-------- SELECTED TEXT

However, I'm afraid I'm about to put lot of strain on my Pi here. For example, the buttons on my joystick look like this:

schematic

simulate this circuit – Schematic created using CircuitLab

(No, I didn't solder it on the headers, I just picked these two pins for the sake of argument.)

When reading the state of the buttons, the driver would first put GPIO20 to read mode, then put GPIO21 to write mode and write a 1. Then, digitalReading GPIO20 would tell us if the left button is pressed. For the right button, we can do the same thing in the other direction.

What I'm concerned about is that this program would toggle the mode of GPIO20 and 21 between Read and Write about a hundred times per second. I have never seen a protocol that uses the same pin for reading and writing, which makes me think it is bad practice, and possibly, at this frequency, even harmful to the CPU.

----------------

▶ **TASK TO COMPLETE**: Write out the passage about the joystick buttons again, starting with "When reading the" and going on through "to the CPU.", and substitute "top button" for "left button".

-------- SUPPLIED MATERIAL

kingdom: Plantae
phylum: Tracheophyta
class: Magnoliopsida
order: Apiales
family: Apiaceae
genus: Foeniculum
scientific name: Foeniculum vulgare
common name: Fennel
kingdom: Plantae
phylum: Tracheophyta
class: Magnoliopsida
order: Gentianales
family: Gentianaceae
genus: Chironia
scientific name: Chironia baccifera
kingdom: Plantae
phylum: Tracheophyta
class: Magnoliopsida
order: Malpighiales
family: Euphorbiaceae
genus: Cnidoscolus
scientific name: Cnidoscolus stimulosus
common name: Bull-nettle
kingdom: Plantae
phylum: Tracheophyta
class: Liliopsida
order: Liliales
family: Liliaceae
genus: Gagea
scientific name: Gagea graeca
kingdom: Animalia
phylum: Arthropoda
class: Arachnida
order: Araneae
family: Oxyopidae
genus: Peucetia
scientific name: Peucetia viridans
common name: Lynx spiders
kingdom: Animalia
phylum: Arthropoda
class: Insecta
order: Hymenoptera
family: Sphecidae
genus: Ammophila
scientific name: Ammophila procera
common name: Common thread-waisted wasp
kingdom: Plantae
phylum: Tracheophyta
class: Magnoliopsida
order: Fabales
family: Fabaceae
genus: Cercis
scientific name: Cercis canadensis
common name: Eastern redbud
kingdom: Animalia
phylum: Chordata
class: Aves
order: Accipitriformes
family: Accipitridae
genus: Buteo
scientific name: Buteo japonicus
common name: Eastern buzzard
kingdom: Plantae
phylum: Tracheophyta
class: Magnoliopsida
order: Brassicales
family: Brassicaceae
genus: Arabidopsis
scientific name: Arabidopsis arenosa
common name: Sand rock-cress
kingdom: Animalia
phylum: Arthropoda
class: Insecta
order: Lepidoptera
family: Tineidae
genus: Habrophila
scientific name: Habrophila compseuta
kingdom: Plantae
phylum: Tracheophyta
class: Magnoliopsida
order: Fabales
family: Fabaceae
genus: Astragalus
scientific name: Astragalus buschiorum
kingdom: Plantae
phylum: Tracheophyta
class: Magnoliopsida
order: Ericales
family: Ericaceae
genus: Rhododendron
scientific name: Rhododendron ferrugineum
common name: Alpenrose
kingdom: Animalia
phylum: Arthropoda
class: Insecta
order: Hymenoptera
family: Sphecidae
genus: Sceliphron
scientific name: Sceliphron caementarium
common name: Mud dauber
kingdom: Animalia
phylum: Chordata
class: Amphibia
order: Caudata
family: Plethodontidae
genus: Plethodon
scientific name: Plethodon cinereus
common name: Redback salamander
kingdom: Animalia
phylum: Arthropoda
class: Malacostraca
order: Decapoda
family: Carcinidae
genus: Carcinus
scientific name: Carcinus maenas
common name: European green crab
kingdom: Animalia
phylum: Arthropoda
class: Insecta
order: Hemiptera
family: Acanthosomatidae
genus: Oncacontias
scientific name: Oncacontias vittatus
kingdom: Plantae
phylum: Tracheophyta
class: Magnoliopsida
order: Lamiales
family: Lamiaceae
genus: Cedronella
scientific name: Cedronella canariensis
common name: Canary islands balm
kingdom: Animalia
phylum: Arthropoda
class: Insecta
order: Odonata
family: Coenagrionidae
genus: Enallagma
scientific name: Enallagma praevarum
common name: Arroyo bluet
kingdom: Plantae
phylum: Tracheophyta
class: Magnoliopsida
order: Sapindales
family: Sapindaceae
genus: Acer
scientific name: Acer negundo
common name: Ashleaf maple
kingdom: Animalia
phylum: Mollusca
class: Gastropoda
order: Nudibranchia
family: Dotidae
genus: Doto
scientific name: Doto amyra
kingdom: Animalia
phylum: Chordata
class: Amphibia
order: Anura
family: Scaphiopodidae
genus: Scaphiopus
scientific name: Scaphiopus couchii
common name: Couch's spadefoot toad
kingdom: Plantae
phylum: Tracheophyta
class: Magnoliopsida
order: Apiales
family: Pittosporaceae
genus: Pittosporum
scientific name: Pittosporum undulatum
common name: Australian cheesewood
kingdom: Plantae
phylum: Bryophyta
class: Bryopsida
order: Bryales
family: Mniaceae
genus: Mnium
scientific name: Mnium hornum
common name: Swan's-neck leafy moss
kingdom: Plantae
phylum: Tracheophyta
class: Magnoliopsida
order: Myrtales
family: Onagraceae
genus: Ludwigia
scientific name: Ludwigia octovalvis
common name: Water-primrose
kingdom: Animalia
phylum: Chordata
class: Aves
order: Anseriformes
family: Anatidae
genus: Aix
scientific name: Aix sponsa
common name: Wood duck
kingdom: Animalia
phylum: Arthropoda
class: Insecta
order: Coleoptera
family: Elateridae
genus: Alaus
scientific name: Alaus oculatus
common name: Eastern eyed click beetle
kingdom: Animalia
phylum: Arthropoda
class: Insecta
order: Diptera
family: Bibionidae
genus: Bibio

----------------

▶ **YOUR RESPONSE**:
When reading the state of the buttons, the driver would first put GPIO20 to read mode, then put GPIO21 to write mode and write a 1. Then, digitalReading GPIO20 would tell us if the top button is pressed. For the right button, we can do the same thing in the other direction.

What I'm concerned about is that this program would toggle the mode of GPIO20 and 21 between Read and Write about a hundred times per second. I have never seen a protocol that uses the same pin for reading and writing, which makes me think it is bad practice, and possibly, at this frequency, even harmful to the CPU.